Why is a projection matrix symmetric?
In general, if $P = P^2$, then $P$ is the projection onto $\operatorname{im}(P)$ along $\operatorname{ker}(P)$, so that $$\mathbb{R}^n = \operatorname{im}(P) \oplus \operatorname{ker}(P),$$ but $\operatorname{im}(P)$ and $\operatorname{ker}(P)$ need not be orthogonal subspaces. Given that $P = P^2$, you can check that $\operatorname{im}(P) \perp \operatorname{ker}(P)$ if and only if $P = P^T$, justifying the terminology "orthogonal projection."
There are some nice and succinct answers already. If you'd like even more intuition with as little math and higher level linear algebra concepts as possible, consider two arbitrary vectors $v$ and $w$.
Simplest Answer
Take the dot product of one vector with the projection of the other vector. $$ (P v) \cdot w $$ $$ v \cdot (P w) $$
In both dot products above, one of the terms ($P v$ or $P w$) lies entirely in the subspace you project onto. Therefore, both dot products ignore every vector component that is not in this subspace - they consider only components in the subspace. This means both dot products are equal to each other, and are in fact equal to: $$ (P v) \cdot (P w) $$
Since $(P v) \cdot w = v \cdot (P w)$, it doesn't matter whether we apply the projection matrix to the first or second argument of the dot product operation. Some simple identities then imply $P = P^T$, so $P$ is symmetric (See step 2 below if you aren't familiar with this property).
Less intuitive Answer
If the above explanation isn't intuitive, we can use a little more math.
Step 1.
First, prove that the two dot products above are equal.
Decompose $v$ and $w$: $$ v = v_p + v_n $$ $$ w = w_p + w_n $$
The projection of a vector lies in a subspace. The dot product of anything in this subspace with anything orthogonal to this subspace is zero. We use this fact on the dot product of one vector with the projection of the other vector: $$ (P v) \cdot w \hspace{1cm} v \cdot (P w) $$ $$ v_p \cdot w \hspace{1cm} v \cdot w_p $$ $$ v_p \cdot (w_p + w_n) \hspace{1cm} (v_p + v_n) \cdot w_p $$ $$ v_p \cdot w_p + v_p \cdot w_n \hspace{1cm} v_p \cdot w_p + v_n \cdot w_p $$ $$ v_p \cdot w_p \hspace{1cm} v_p \cdot w_p $$ Therefore $$ (Pv) \cdot w = v \cdot (Pw) $$
Step 2.
Next, we can show that a consequence of this equality is that the projection matrix P must be symmetric. Here we begin by expressing the dot product in terms of transposes and matrix multiplication (using the identity $x \cdot y = x^T y$ ): $$ (P v) \cdot w = v \cdot (P w) $$ $$ (P v)^T w = v^T (P w) $$ $$ v^T P^T w = v^T P w $$ Since v and w can be any vectors, the above equality implies: $$ P^T = P $$
You can also directly verify this by definition of self-adjointness:
Let $U$ be a subspace of $V$, let $P$ be the orthogonal projection that projects onto $U$; let $x, y \in V$, and we can decompose them as $x=u_x+v_x, y=u_y+v_y$, with $u_x, u_y \in U, v_x, v_y \in U^\perp$, so $\langle u_x, v_y \rangle = \langle v_x, u_y \rangle = 0 $. By definition of $P$, $P x = u_x, P y = u_y$.

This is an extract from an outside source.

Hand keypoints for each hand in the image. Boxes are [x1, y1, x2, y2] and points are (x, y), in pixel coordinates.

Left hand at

Then $$ \langle Px, y \rangle = \langle u_x,u_y+v_y \rangle = \langle u_x,u_y \rangle = \langle u_x + v_x, u_y \rangle = \langle x, Py \rangle $$ it follows $P$ is self-adjoint and its matrix is Hermitian (i.e. symmetric when $V$ is real).

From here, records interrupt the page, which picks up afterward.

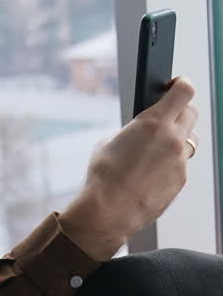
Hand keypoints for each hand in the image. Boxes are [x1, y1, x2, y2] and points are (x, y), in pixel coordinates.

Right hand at [59, 77, 197, 260]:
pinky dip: (170, 165)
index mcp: (154, 122)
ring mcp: (180, 161)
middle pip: (191, 113)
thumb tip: (142, 133)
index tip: (176, 85)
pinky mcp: (180, 181)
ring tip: (157, 150)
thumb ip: (134, 131)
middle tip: (167, 116)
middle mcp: (173, 139)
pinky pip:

UPDATE: I just read your question again; here's a more intuitive explanation.
Remember:
- $\forall A \in \mathbb{R}^{n\times n} $, $\operatorname{null}(A)$ and $\operatorname{row}(A)$ are always orthogonal complements of each other in $\mathbb{R}^n$
- when $A$ describes a projection, $A^2=A$, $\mathbb{R}^n = \operatorname{null}(A) \oplus \operatorname{col}(A)$
Now when $A$ describes an orthogonal projection, we also have $\operatorname{null}(A) \perp \operatorname{col}(A)$, so $\operatorname{null}(A)$ and $\operatorname{col}(A)$ are orthogonal complements of each other in $\mathbb{R}^n$; this happens iff $A$ is symmetric, so that $\operatorname{row}(A) = \operatorname{col}(A)$.